Labour shortages leave millions of dollars of crops unharvested. This research develops touch-sensitive robots that navigate complex plants using force sensors rather than vision, reducing damage and improving fruit-reaching success by 66%. By learning from human movements, these robots could support sustainable agriculture and address critical workforce gaps.

Australia’s wildlife is hard to count due to difficult terrain and vast landscapes. This research uses remote sensing—camera traps, audio recorders, drones, and satellites—combined with AI and mathematical models to understand animal presence, habitat choices, and detectability. The goal is faster, more accurate population monitoring to guide conservation.

Digital health expanded during COVID-19, but many services exclude people seeking support for alcohol and drug use. This research uses inclusive design, interviews, and workshops with people with lived experience to identify barriers, reduce stigma, improve usability, and guide industry toward creating accessible, equitable digital care for all.

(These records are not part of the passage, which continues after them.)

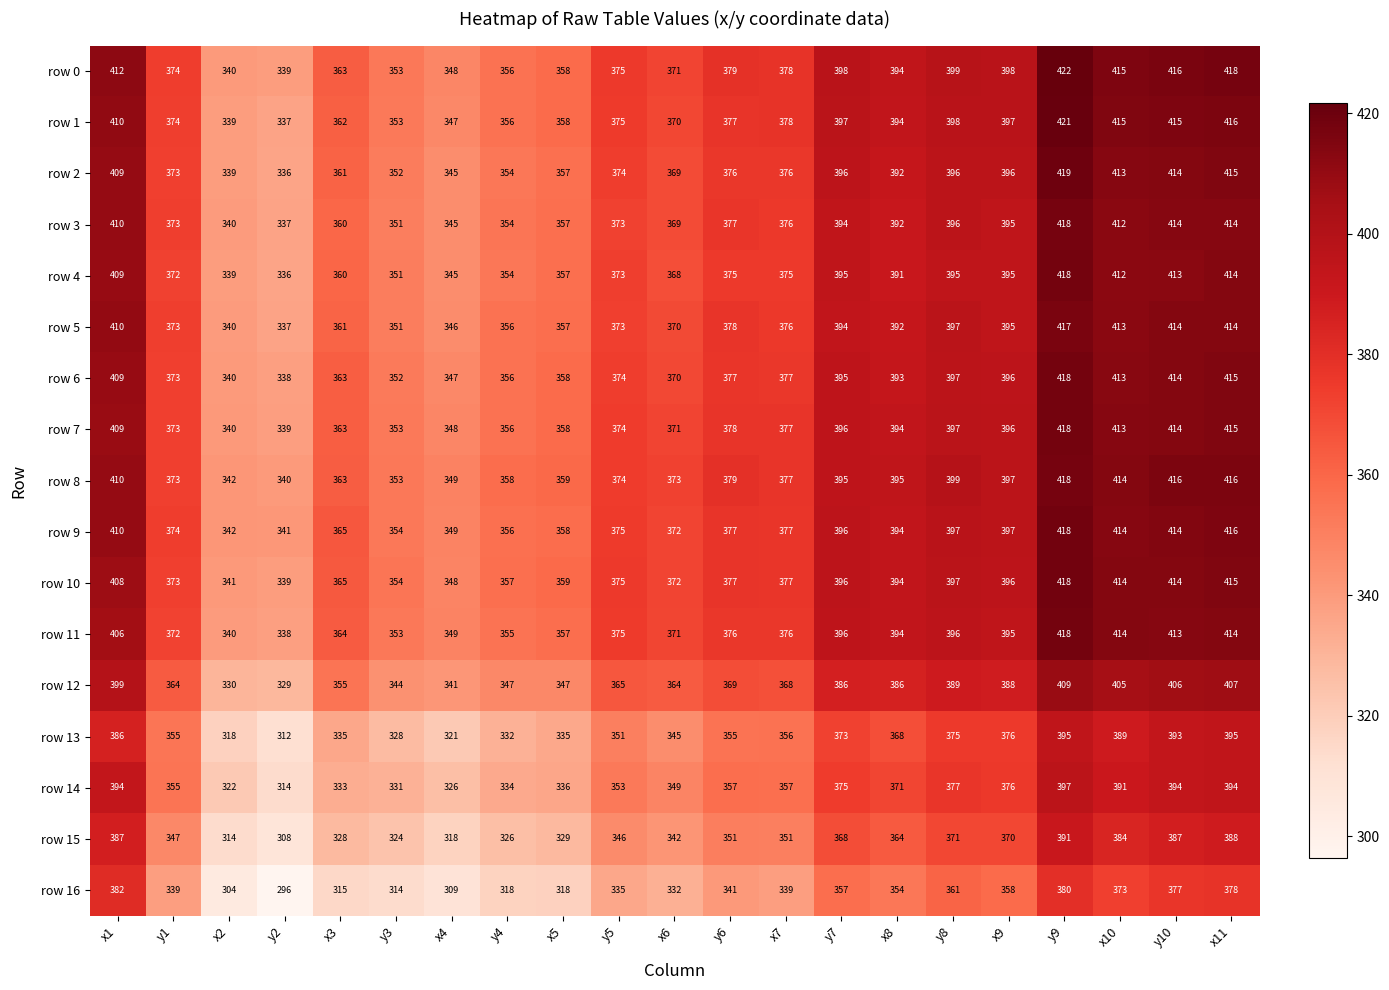

At which category does the chart reach its minimum across all series?

y2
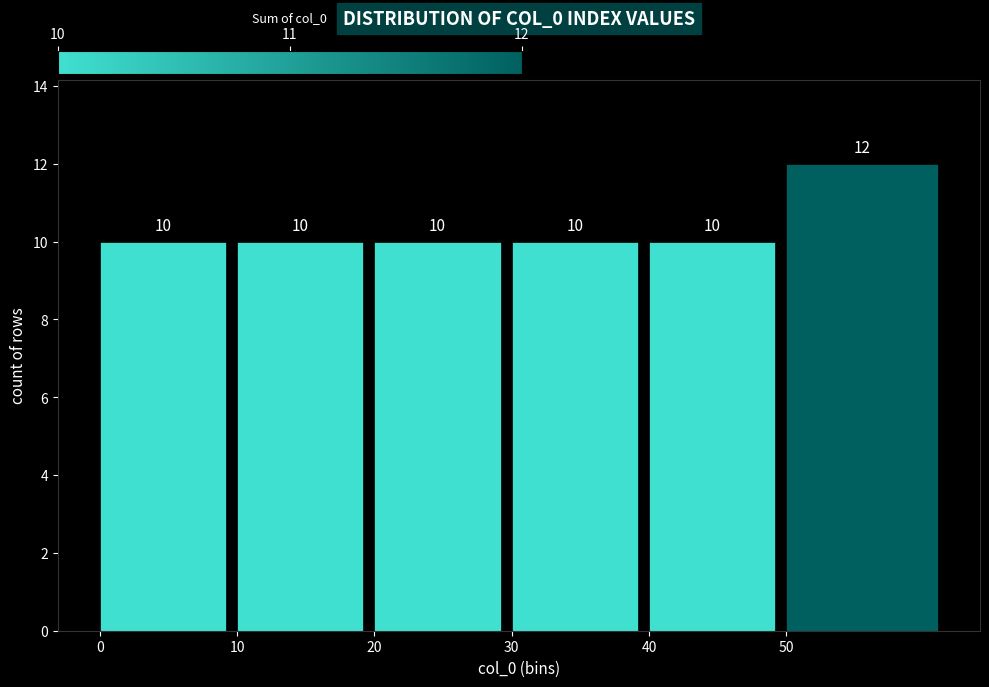

Reading left to right, transcribe all the data shown in this chart.

10	10	10	10	10	12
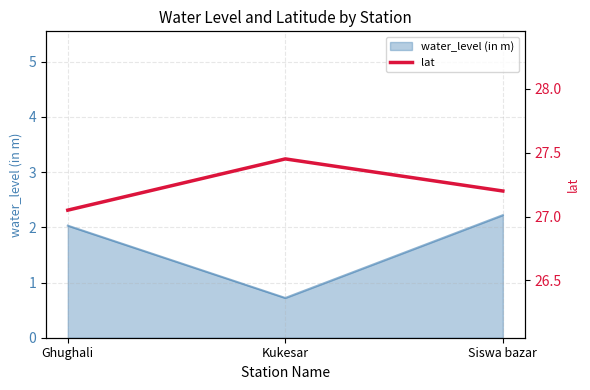

List the labels in order of water_level (in m) value, largest first.

Siswa bazar, Ghughali, Kukesar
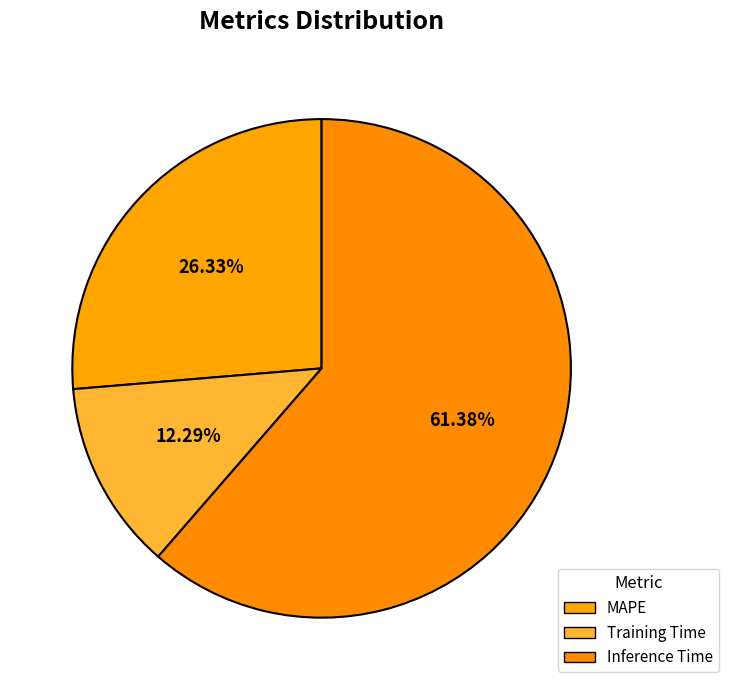

What is the smallest slice in the pie chart?

Training Time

Heart failure causes major suffering, high mortality, and escalating healthcare costs. This research identifies what people with heart failure and their carers need from home-based supportive care, including nurse-led support, better communication, and coordinated services. By defining and prioritising key recommendations, the project aims to guide policy toward improving quality of life and reducing hospitalisations.

The researcher investigates how collaborative robots (cobots) can address Australia’s manufacturing labour shortage while improving diversity and inclusion. By interviewing designers, workers, and managers, they identify how cobots can reduce physical demands, improve safety, and make manufacturing more appealing to women and younger workers. They propose a strategic framework for inclusive cobot adoption.

PFAS “forever chemicals” contaminate water, food, and air and accumulate in the body, causing serious health risks. This research develops a light-activated porous material that traps and breaks down PFAS molecules. Tested in real-world water and now being scaled up, the method aims to provide a practical, permanent solution for removing PFAS and protecting safe drinking water.